If you were to Venn the groups interested in Classic long term, I'd be surprised if it was even 1% of the accounts created on day one. Right, it's people who a) played WoW 15 years ago, b) want to depend on social interactions, c) want to spend more time walking/getting places than actually doing things.
ReplyDelete~1000 people killed Kelthuzad in Vanilla, which had more subscribers than BfA does now (which itself is down by an astounding margin.)
Am I the only one who remembers the nightmares of organizing 40 man raids, and a bench to support them? Like herding pregnant hungry cats...
I think using Kel'Thuzad is misleading. Vanilla was based on the idea of progression in raids. Using KT is like using Mythic Jaina or Uu'nat to measure raid participation in BfA.
DeleteA better measurement would be Ragnaros.
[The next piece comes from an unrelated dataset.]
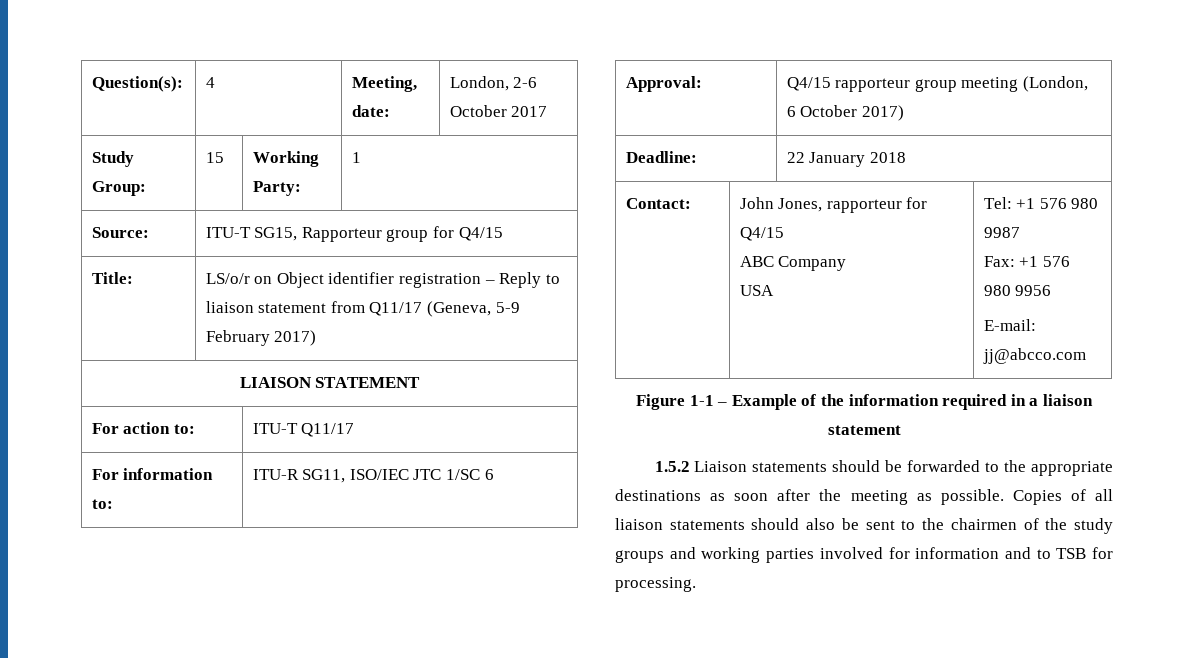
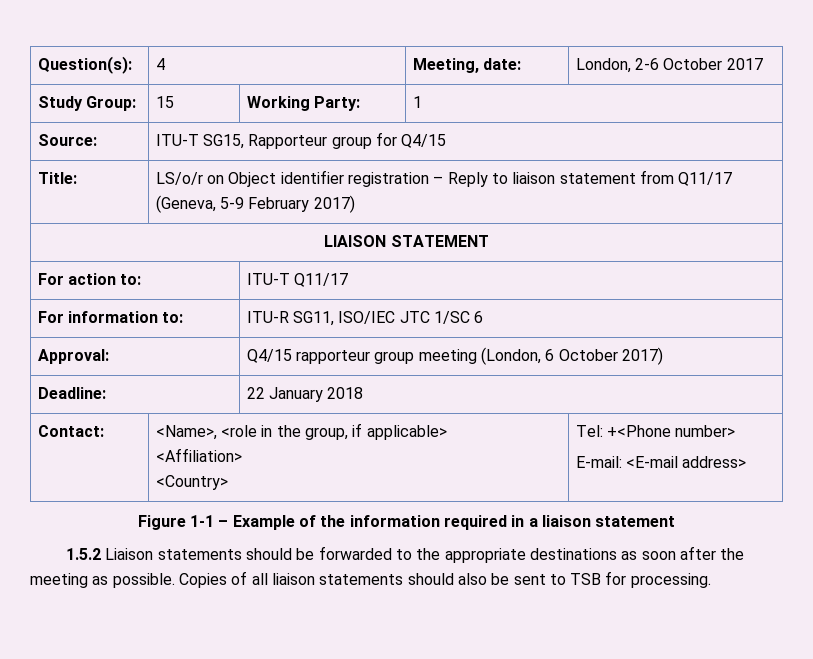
[739,197,928,213] [739,227,784,241] [739,256,847,271] [739,285,774,296] [983,197,1099,209] [983,227,1020,238] [983,256,1070,267] [983,285,1052,296] John Jones, rapporteur for Q4/15 // ABC Company // USA | Tel: +1 576 980 9987 // Fax: +1 576 980 9956 -> [155,423,447,440] [155,448,242,462] [155,475,228,490] [575,425,736,437] <Name>, <role in the group, if applicable> // <Affiliation> // <Country> | Tel: +<Phone number>
[982,348,1086,364] jj@abcco.com -> [626,456,747,468] <E-mail address>
[922,518,1113,534] [615,547,1051,563] the chairmen of the study groups and working parties involved for information and to -> (566, 579) none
Otherwise, though, I agree with you. Even the social people might find flex raiding in BfA preferable to maintaining a 40-man guild.
I've learned to ignore general/zone chat until I need something. People comparing Wow versions is minor (to me) given some of the other, room temperature IQ topics that can consume a large chat channel. I think it will be something that fades over time once Classic launches and establishes itself.
ReplyDeleteAs far as questing goes, I think there is enough friction in putting together an adhoc group that most people would rather keep questing than take the time to find folks on the right quests. Heck, when the addon community put together tools to make joining groups as seamless as possible Blizzard put in the development time to break the addons. :sigh:
I personally like seeing general chat. Yeah, it's sometimes dumb, but it reminds me I'm in a social game. I find MMOs without general chat to be very lonely.
DeleteRegarding joining group mods, I've always thought that Blizzard broke them because people switching shards/layers so often stressed the servers and was causing performance issues. Heck, I remember people would join my groups not to actually do the quest, but just to shard-hop to farm things. I remember the mods adding features to auto-kick people who joined but were not in the actual area.